It is just as easy to identify the progress of the Baby Boom generation through the American population. Whatever stage of life the Boomers were experiencing, the country was experiencing. And we all experienced it together. (see my timeline at The Boomer Bust) Although the pure size of the Boomer generation underlies a lot of its impact, there were two other factors, commonality and competitiveness, that greatly enhanced it.

I grew up in the industrial Middle-Atlantic Northeast. “Ethnicity” in my world meant Polish, Italian, German or Irish. Of course we had discrimination, bigotry and ghettos. I cringe at some of the racist nursery rhymes I was taught by my friends. (Thankfully, if I recited them at home my parents quickly explained why those words were bad.) But we didn’t have Jim Crow laws, or poll tests, and although my schools were largely white, it was as a reflection of the neighborhood, not of the law.

I had no idea what rhubarb or okra were until I was an adult. I had never heard of ice fishing. Iced tea came in one flavor; if you wanted it sweet you put sugar in it. When I was 20 or so, I remember reading a debate in a restaurant industry magazine about whether America was ready to accept a regional ethnic food as mainstream…pizza! I had a pizza parlor on virtually every corner. It shocked me to realize that everyone else didn’t.

Like most early Boomers, I grew up in a culture that was defined by regional and ethnic dominance. Children had for generations grown up with roughly the same attitudes, the same ideas, and the same habits as their parents. They just hadn’t experienced much else.

Then came television. The first stations broadcast in the late 1930’s, and television was a huge hit at the 1939 World’s Fair in New York, but WWII had put a stop to production of TV sets. Returning GIs were ready to spend on consumer goods, and factories built for wartime electronics production were more than ready to deliver. In 1948 the first networks began broadcasting syndicated content, and in 1951 color televisions first became available. The oldest Boomers were 6 years old.

Unlike almost every other country, the United States developed television as a private enterprise. As in radio, content was paid for by commercial advertising. In fact, many of the consumer brands that made radio so successful were the first to move headlong into the new medium.
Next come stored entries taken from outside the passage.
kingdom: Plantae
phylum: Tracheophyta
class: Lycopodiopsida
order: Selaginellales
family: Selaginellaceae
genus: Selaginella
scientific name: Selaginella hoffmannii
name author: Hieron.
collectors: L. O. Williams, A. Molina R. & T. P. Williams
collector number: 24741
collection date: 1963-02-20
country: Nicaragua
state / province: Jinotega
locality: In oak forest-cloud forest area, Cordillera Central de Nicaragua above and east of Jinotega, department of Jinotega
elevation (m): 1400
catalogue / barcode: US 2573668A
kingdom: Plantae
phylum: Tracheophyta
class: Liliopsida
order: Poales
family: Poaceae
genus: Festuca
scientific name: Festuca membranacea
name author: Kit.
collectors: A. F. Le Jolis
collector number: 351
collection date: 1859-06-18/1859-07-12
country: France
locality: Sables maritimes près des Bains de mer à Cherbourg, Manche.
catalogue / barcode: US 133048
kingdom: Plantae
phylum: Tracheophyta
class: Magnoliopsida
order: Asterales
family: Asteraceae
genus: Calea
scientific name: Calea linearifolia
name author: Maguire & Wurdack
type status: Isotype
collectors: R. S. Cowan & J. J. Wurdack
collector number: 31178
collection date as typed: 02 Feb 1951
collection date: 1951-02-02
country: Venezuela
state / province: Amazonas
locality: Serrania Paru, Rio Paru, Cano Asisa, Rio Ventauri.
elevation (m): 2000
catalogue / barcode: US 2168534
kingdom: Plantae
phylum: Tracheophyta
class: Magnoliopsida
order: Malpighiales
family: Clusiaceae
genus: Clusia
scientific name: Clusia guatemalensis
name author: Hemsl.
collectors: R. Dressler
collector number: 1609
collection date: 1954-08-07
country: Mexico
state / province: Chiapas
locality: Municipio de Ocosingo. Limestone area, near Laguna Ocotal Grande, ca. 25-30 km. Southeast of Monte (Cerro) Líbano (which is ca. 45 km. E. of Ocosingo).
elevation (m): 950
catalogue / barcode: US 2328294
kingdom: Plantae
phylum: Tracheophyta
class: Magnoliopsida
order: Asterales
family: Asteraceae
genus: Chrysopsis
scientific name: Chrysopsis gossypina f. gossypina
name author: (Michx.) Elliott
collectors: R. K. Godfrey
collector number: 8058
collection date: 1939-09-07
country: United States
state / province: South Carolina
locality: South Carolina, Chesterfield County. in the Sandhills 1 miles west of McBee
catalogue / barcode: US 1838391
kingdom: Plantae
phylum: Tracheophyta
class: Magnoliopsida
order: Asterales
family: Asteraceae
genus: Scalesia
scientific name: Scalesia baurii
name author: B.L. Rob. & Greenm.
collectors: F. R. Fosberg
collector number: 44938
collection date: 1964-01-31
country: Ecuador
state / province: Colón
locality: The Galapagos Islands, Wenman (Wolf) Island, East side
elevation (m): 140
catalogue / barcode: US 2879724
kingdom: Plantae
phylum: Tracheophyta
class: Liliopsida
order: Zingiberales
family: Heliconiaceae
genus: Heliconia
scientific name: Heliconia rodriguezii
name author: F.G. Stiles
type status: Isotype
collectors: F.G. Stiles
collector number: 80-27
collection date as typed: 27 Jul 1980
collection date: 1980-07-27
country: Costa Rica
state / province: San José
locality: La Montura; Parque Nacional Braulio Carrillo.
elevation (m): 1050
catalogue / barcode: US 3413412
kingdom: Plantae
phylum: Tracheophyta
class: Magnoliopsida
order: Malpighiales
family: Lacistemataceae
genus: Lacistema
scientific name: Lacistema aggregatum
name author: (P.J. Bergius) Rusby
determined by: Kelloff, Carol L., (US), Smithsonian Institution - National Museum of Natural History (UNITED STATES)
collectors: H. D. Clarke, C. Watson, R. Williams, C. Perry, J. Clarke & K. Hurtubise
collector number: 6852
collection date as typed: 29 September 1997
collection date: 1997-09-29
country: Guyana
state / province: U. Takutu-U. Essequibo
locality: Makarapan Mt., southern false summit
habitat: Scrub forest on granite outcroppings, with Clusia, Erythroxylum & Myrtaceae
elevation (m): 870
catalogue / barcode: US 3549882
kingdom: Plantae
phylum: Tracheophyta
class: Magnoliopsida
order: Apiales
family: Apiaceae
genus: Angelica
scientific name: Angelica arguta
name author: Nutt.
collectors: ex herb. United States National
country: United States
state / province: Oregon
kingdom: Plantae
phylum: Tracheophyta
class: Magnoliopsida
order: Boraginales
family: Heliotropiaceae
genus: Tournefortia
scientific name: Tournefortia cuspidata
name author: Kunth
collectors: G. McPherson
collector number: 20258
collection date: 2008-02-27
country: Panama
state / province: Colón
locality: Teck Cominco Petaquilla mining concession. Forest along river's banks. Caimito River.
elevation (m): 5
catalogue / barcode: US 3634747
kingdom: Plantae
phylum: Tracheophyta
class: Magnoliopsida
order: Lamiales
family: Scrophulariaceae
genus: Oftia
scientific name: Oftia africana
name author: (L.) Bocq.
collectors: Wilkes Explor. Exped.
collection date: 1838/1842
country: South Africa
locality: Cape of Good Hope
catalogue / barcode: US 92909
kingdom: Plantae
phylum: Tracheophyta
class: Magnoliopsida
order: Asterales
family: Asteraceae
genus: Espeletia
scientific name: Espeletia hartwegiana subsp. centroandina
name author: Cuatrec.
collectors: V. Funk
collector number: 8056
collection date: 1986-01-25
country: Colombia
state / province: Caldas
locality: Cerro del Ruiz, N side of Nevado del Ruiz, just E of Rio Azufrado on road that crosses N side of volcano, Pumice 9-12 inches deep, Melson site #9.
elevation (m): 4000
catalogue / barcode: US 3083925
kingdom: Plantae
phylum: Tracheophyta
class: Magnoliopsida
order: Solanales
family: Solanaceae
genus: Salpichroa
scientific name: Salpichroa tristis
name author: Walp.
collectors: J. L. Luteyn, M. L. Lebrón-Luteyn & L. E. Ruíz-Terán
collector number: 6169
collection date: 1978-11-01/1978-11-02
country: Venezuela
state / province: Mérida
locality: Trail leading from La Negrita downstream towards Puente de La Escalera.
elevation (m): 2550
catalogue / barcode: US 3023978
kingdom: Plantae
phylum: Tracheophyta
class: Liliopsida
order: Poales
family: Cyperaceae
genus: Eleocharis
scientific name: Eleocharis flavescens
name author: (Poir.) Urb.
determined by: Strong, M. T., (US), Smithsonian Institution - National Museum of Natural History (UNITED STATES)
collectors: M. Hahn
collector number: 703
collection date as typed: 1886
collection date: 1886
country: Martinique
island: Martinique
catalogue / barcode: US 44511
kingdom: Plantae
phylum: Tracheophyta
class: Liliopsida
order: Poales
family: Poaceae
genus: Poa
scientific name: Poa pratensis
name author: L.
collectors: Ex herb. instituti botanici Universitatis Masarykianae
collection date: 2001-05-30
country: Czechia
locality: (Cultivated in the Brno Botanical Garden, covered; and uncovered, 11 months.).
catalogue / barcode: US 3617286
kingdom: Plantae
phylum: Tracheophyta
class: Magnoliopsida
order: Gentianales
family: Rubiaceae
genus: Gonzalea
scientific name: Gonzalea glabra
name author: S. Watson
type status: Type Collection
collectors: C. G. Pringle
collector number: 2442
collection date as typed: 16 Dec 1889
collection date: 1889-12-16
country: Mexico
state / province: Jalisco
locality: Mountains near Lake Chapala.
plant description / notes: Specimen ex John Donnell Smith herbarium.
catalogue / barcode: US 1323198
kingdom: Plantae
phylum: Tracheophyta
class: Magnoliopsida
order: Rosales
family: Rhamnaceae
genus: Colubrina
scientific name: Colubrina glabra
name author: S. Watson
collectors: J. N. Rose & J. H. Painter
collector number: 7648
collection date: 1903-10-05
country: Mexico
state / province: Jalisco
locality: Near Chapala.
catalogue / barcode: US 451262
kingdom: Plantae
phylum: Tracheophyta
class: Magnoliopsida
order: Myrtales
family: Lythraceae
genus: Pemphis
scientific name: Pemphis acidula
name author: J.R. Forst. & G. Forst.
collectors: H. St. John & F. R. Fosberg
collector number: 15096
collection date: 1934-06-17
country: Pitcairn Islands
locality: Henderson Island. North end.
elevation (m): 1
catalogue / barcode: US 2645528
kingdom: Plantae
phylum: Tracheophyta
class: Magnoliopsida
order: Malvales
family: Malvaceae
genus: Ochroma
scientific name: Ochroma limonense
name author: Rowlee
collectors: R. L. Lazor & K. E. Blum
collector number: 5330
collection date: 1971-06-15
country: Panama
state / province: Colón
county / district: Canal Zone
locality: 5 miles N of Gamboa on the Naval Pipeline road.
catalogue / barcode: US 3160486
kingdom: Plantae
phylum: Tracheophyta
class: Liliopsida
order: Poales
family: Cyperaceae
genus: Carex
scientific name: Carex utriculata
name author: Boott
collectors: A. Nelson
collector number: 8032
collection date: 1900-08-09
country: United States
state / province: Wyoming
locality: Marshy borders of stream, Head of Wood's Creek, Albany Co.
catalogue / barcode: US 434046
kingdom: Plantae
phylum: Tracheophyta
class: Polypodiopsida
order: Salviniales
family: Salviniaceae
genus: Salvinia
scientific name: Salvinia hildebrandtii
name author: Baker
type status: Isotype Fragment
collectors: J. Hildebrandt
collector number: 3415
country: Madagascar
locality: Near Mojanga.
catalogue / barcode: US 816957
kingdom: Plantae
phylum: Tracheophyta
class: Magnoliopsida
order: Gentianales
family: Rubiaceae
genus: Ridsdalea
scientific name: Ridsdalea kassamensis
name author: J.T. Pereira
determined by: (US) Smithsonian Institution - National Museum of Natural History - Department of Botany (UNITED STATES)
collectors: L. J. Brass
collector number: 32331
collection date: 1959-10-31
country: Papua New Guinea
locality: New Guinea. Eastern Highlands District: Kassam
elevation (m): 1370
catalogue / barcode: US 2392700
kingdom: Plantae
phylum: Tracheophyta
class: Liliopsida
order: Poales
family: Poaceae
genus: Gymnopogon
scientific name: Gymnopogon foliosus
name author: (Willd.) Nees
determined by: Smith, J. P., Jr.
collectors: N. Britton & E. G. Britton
Thus people watching television became “consumers.” The success of a show was determined by the number of products it sold. How long do you think it took for these advertisers to figure out that two out of every five people in the country could be targeted as a distinct audience? For the first time, a generation was identified as a market, and sold to by age, not by the regional or ethnic orientation of their parents.

The WWII generation had already proven their willingness to spend on their kids. Scarred by the Great Depression, they focused on working to give their kids got the things they had lacked. They started by making Benjamin Spock’s 1946 book, The Common Sense Book of Baby and Child Care a huge hit, buying 500,000 copies in its first six months.  Children’s toys, books and shows quickly became an entire segment of the marketing industry.

For the first time, children were growing up encouraged to perceive themselves as children. They weren’t little adults in training. They weren’t just future farmers, or future factory workers. They were taught by parents and advertisers to think of themselves as children first, and as the life successors of their parents second.

And, for better or worse, 78,000,000 of them were all being raised pretty much the same way, at the same time.

Commonality made the Boomers a cohesive force in the American culture and economy like no generation before them. But sometimes that commonality took on the aspects of a school of fish, where thousands of individuals all turn in the same direction at the same time. This happened again and again and, as you will see, not least in the transformation of small business in America.